Demimonde, curated by Slate Projects and Mottahedan Projects, is a group
exhibition of 31 young artists held in historic Amberwood House. Located opposite the Victoria & Albert Museum, the house is the former residence of Dame Margot Fonteyn, prima ballerina assoluta of the Royal Ballet. Scheduled for renovation at the end of January, Amberwood House is a unique exhibition setting, with a number of rooms distributed over three floors. Demimonde invites an exploration of the house in its transitional state through a sequence of curated rooms and site-specific installations in a variety of media, from painting and sculpture to video and photography.
The French word for ‘half-world’, in the nineteenth century ‘demi-monde’ referred to a social milieu ambiguously located between high and low culture. Demimonde touches on the in-between status of Amberwood House itself, as well as the tension between art and commerce, irony and sincerity, digital and analogue, past and future, process and concept, pop and highbrow which characterises much of
contemporary creation.

Demimonde includes a show-within-a-show of minimalist paintings in which direct evidence of the hand of the artist is concealed, with work by Alex Ball, Ben Cove,Christopher Page, Lee Marshall, Charley Peters and Nick Jensen. Other UK-based painters in the show include Miroslav Pomichal (Bloomberg New Contemporaries, 2014) and Rae Hicks (John Moores prizewinner, 2014) as well as Ross M Brown, James Collins, Tom Farthing, and Tom Savery.
Three New-York-based artists, all recent graduates of Yale School of Art, are
included in the exhibition courtesy of Mottahedan Projects, with painting by Skyler Brickley and Aaron Gilbert, and Daniel Gordon’s erotic photographs of collaged newspaper sculptures.
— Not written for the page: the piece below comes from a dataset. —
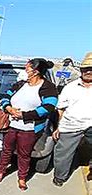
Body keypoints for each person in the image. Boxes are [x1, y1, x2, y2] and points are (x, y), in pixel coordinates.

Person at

Demimonde features a number of large installation pieces, notably Terry Ryu Kim’s partitioning of a room with switchable glass, Egle Jauncems’ cut-fabric reimagining of eighteenth-century portrait sitters, Rosa Nussbaum’s immersive panel-based installation in the garden, Rob McKenzie’s homage to the American desert, as well as site-specific work by Ana Milenkovic and Sean Mullan. Demimonde also includes photography by Nadège Mériau and Robin Friend, and experimental printmaking by Lewis Betts, Michael Iveson and Jack Brindley, as well as a series of sculptures by Peter Çan Bellamy, Matthew Cheale, Pablo Smidt and Adele Morse and a video work by Joel Chima.